How to calculate food cost
Food cost percentage tells you how much of every ringgit of food sales is consumed by ingredients. The formula for a period is:
Food Cost % = (Beginning Inventory + Purchases − Ending Inventory) ÷ Food Sales × 100
The numerator — beginning inventory plus purchases minus ending inventory — is your cost of goods used. Divide by the food sales that used those goods and you get the percentage.
Theoretical vs actual food cost
There are two food cost numbers, and the difference between them is where money is made or lost:
- Theoretical food cost — what your recipes and sales mix say you should have spent. It is calculated from costed recipes multiplied by items sold.
- Actual food cost — what you really spent, from purchases and inventory counts.

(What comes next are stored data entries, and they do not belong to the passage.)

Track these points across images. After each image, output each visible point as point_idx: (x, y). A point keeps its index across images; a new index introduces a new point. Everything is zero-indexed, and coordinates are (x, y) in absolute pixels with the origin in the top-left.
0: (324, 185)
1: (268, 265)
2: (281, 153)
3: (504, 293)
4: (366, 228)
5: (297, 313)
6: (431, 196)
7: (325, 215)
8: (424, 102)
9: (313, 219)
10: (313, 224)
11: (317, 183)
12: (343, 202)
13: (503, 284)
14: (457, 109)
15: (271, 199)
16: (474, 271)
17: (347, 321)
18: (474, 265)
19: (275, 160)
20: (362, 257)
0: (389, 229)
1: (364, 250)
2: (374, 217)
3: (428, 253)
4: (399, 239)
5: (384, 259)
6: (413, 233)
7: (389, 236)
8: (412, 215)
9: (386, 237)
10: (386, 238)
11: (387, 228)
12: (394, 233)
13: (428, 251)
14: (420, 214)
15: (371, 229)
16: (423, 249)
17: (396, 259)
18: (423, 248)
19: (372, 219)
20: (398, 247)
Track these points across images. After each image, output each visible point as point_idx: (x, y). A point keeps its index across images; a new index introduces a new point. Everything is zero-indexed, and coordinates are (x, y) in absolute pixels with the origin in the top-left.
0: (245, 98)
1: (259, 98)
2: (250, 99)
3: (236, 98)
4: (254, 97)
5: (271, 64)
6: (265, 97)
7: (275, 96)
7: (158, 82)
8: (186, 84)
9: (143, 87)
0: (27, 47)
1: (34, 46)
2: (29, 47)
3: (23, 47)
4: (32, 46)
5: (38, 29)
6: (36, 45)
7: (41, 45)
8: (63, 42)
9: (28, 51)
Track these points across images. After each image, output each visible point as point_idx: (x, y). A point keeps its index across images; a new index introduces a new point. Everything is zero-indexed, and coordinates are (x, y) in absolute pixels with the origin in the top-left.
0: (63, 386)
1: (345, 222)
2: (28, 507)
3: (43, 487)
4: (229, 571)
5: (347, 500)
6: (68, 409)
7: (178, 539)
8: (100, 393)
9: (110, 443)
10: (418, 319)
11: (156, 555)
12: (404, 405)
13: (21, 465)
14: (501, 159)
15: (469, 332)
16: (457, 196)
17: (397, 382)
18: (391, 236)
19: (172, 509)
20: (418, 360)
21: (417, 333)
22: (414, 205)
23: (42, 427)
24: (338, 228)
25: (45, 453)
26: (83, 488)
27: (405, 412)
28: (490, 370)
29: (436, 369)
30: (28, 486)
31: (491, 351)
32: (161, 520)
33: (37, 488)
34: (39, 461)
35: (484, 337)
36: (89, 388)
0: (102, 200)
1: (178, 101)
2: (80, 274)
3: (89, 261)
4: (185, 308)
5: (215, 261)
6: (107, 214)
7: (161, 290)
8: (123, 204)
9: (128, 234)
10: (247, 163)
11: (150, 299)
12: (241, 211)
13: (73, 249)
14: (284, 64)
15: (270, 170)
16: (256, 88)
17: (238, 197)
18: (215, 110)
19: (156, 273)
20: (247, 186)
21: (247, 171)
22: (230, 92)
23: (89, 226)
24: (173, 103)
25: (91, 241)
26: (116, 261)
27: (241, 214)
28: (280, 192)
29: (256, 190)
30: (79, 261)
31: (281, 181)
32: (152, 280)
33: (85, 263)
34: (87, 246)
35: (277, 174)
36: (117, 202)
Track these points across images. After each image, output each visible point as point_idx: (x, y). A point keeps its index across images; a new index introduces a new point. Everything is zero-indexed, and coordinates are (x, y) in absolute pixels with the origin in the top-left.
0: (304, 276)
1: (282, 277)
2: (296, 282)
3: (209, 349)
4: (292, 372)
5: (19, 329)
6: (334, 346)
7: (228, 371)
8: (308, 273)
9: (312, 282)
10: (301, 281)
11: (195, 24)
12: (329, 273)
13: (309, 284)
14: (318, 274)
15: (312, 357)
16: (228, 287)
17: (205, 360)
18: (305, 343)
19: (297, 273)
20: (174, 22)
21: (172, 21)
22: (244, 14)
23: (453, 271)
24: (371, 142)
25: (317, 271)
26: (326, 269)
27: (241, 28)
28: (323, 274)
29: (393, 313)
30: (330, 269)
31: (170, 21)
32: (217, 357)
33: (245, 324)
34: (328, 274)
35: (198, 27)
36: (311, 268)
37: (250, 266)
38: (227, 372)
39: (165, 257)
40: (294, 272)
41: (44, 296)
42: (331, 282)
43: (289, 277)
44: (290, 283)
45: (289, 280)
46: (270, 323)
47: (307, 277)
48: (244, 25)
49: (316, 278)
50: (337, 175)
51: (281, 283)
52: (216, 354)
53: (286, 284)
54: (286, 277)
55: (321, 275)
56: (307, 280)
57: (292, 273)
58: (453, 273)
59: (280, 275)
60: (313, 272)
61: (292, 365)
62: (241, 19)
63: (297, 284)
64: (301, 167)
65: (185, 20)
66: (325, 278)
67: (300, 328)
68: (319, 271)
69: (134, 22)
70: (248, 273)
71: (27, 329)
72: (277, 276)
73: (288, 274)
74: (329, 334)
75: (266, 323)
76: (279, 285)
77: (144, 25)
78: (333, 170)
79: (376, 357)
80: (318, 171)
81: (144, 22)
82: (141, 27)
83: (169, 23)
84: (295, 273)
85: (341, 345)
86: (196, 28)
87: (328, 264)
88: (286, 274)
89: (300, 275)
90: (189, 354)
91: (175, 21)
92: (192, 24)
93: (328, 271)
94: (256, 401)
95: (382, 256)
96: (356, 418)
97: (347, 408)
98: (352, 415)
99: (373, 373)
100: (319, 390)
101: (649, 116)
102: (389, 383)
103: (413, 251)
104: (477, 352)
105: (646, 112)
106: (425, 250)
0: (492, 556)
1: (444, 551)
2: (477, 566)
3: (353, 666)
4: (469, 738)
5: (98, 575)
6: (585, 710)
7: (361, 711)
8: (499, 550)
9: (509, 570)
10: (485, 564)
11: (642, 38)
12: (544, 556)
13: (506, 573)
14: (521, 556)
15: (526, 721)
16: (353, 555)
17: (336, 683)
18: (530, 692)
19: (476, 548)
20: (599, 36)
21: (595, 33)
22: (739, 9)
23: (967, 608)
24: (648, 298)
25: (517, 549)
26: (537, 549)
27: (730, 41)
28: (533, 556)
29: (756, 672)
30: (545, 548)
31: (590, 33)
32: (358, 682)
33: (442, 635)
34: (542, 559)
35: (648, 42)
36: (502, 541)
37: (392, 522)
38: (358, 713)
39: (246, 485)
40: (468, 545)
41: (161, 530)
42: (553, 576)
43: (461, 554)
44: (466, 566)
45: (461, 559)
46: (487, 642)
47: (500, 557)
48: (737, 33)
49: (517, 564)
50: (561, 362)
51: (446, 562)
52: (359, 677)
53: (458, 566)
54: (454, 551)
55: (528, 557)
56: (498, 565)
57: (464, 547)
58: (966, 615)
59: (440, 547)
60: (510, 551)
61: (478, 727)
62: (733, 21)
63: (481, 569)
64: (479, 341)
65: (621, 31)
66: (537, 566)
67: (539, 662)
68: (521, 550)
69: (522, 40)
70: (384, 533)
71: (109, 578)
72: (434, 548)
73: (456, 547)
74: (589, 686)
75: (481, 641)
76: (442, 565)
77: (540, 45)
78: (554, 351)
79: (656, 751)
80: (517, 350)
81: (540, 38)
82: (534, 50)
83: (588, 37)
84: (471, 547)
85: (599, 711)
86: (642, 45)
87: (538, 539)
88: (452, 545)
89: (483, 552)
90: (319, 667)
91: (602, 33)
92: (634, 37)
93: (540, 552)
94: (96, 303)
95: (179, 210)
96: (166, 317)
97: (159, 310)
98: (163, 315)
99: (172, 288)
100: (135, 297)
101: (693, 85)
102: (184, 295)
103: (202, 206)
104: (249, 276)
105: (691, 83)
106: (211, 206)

If theoretical food cost is 30% but actual is 35%, that 5-point gap is money lost to waste, over-portioning, theft, spoilage or unrecorded comps. On RM1m of food sales that is RM50,000 a year.
Where food cost leaks
- Over-portioning — plates going out heavier than the recipe.
- Waste and spoilage — poor prep, over-ordering, bad rotation.
- Yield loss — trim and shrinkage not accounted for in recipes.
- Receiving errors — paying for product you didn't get.
- Price creep — supplier prices rising without menu reprice.
Bringing food cost back to target
- Re-cost your top 20 selling recipes with current supplier prices.
- Standardise portions and put scales on the line.
- Count high-value inventory weekly.
- Compare theoretical vs actual and chase the biggest variance.
- Reprice or re-engineer dishes below target margin.